Wenn man es nicht schon gewusst hätte, so wäre Alexander Kaimbacher als Zelebrant die Entdeckung des Abends gewesen. Sein gestaltungsfähiger lyrischer Charaktertenor war den emotionalen Ausbrüchen der Partie ebenso gewachsen wie einem zarten, feinfühligen Piano, das sich zum Beispiel mit dem Knabensopran (schön gesungen von Leonid Sushon) im Schlussabschnitt zu einem besinnlichen Duett verband. Kaimbacher hat in dieser Produktion allerdings keinen „Zelebranten“ zu mimen, sondern erinnerte stark an den Boss eines marketingaffinen Drogenkartells. In der entscheidenden Glaubenskrise entert er mit einer alten Maschinenpistole bewaffnet die Bühne und killt einen Street Singer. Dadurch wird viel Fleisch und Blut gegenwärtig, und der „Zelebrant“ fasst auch noch in die Wunde des vor sich hinzuckenden Bauchschussverletzten, um ein bisschen mit dem roten Saft herumzuschmieren – und diese Szene darf als Transsubstantiation des banalen Zeitgeschmacks in Form heutiger Theaterregie gelten.

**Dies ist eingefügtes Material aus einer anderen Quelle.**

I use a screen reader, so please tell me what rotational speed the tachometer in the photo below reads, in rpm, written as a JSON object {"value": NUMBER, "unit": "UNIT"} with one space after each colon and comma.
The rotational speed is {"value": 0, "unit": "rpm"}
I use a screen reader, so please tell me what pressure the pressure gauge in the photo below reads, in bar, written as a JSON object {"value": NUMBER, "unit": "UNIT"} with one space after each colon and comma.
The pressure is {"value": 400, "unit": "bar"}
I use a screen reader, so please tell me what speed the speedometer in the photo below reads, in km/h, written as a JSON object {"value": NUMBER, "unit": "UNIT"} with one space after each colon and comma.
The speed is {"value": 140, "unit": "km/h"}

Es ist ohnehin immer dasselbe, wenn die szenische Darstellung religiöser Themenstellungen angegangen werden soll: Das Regieteam geht aus der eigenen begrenzten Weltsicht meist davon aus, dass das Publikum mit solchen Begrifflichkeiten nichts mehr am Hut haben darf und bietet Ersatzstoffe an. In diesem Fall wurde der „Messcharakter“ der Handlung zur Kapitalismus- und Konsumkritik umfunktioniert und im Programmheft wurden entsprechende Querverweise gesetzt: ein Abschnitt aus Walter Benjamins „Kapitalismus als Religion“, Brecht’sche Belehrungen und ein paar Absätze aus Carl Amerys „Die Kirchen und der Totale Markt“.

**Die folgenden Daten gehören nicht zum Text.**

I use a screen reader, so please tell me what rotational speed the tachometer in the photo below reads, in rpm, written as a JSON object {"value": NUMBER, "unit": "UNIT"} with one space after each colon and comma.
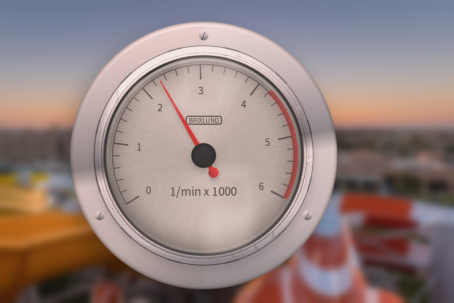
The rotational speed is {"value": 2300, "unit": "rpm"}
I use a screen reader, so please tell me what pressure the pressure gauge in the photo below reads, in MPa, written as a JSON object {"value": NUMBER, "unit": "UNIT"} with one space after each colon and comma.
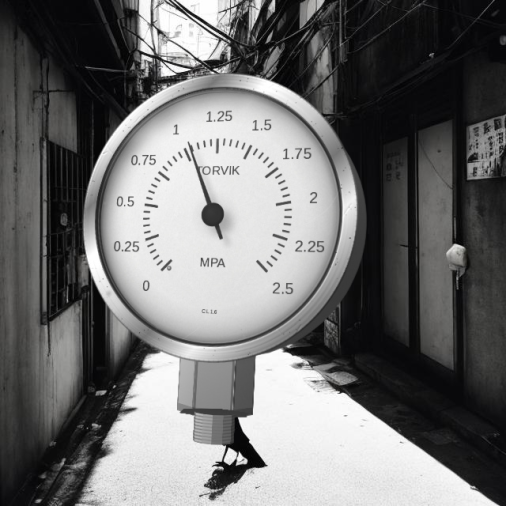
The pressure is {"value": 1.05, "unit": "MPa"}
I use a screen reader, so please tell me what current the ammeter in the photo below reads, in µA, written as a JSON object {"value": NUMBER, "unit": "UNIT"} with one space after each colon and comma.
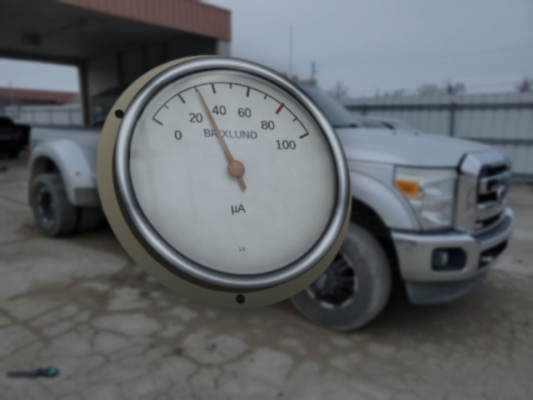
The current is {"value": 30, "unit": "µA"}
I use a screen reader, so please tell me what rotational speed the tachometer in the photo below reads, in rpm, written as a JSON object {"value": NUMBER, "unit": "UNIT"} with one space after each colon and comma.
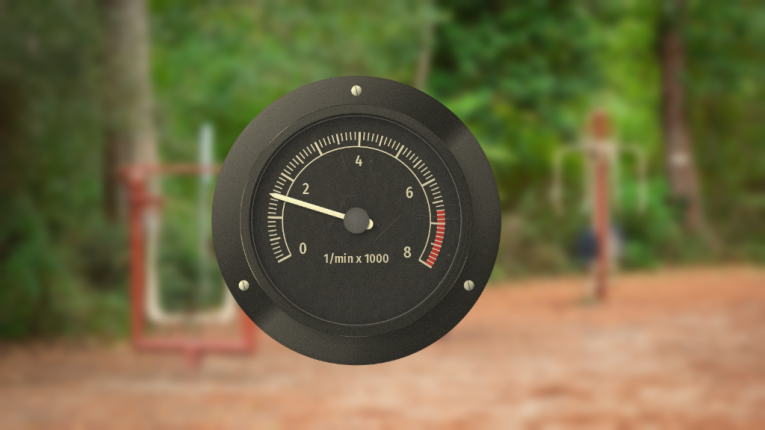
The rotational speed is {"value": 1500, "unit": "rpm"}
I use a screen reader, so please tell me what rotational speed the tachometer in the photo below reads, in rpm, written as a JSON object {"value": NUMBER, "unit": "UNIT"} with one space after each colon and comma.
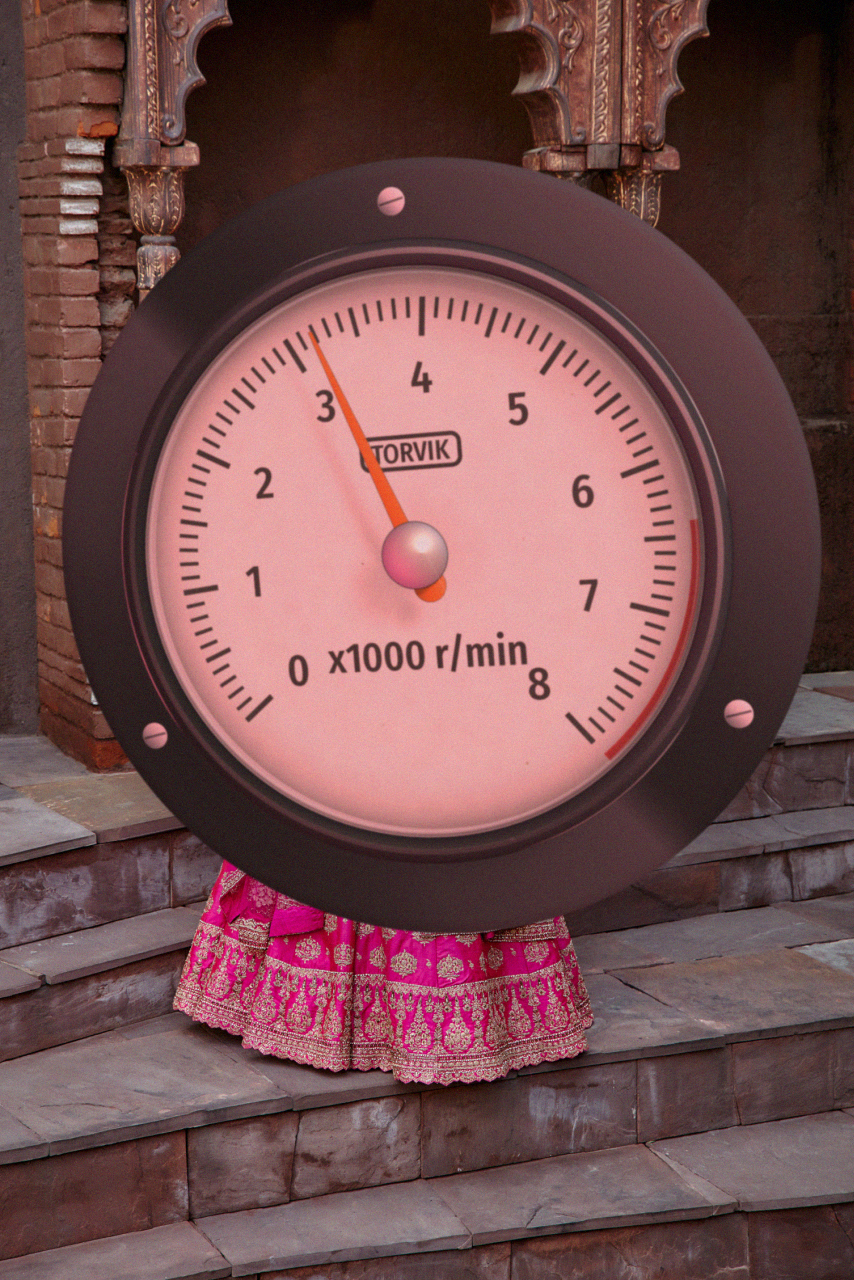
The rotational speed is {"value": 3200, "unit": "rpm"}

Die Bühne zeigte eine „Las Vegas“-Palme mit sie umspülenden Pool und eine mit goldener Folie überzogene Drehtüre im Hintergrund. Ein grüner Stöckelschuh in einer Vitrine symbolisierte wohl die heilige Monstranz der schicken und hippigen konsumgläubigen Gemeinde. Diese „Gemeinde“ erfüllte die Bühne mit beständiger Unruhe, plantschte im Wasser, riss in ihrer Verzweiflung Topfpflanzen aus, räkelte sich in unbezähmbarer Sinnenlust begehrlich hin- und her, schikanierte einen Rollstuhlfahrer und übte sich in weiteren Verrenkungen und Aggressionspotentialen. Mehrmals wurden Revolver gezückt, um damit Angst und Schrecken zu verbreiten. Der Inhalt von Handtaschen wurde in alle Himmelsrichtungen verstreut und am Höhepunkt dieses absurden Selbsterfahrungstrips für junge Schauspieler wurden von der Galerie des Semperdepots ein oder zwei Dutzend Häuptel Salat auf die Spielfläche geworfen, wo sie auch angeknabbert, vor allem aber zerteilt wurden, um sich mit üppig verstreuten kleinen Blättchen aus Goldfolie zu einem für die Mitwirkenden gemeingefährlichen schlüpfrigen Bodenbelag zu vermischen.

Bei so viel Bühnengeschehen war man ernsthaft überrascht, als in der letzten Viertelstunde dann doch noch Ruhe einkehrte, und dass Hendrik Müller zum Finale nicht noch einmal die Maschinenpistole auspacken ließ, um damit alle Mitwirkenden von der Bühne zu schießen. Nein, da begann die Aufführung endlich Luft zu holen und zu atmen, nach eineinhalb Stunden langem, unermüdlich und rücksichtslos am Leben erhaltenem Aktionismus.

Das Publikum der Premiere reagierte mit länger anhaltendem Applaus und auch mit Bravorufen. Möglicherweise gab es für das Regieteam ein, zwei Buhrufe. Von meinem Platz auf der Galerie war das nicht eindeutig herauszuhören.

Fazit: Laut Homepage der Neuen Oper Wien sind alle Vorstellungen bereits ausverkauft. Deshalb wäre es zynisch, dem Publikum der Folgevorstellungen eine „gute Unterhaltung“ zu wünschen, aber man sollte sich nicht in die erste Reihe setzen: sonst wird man womöglich nass oder es fliegen einem die Salatblätter um die Ohren.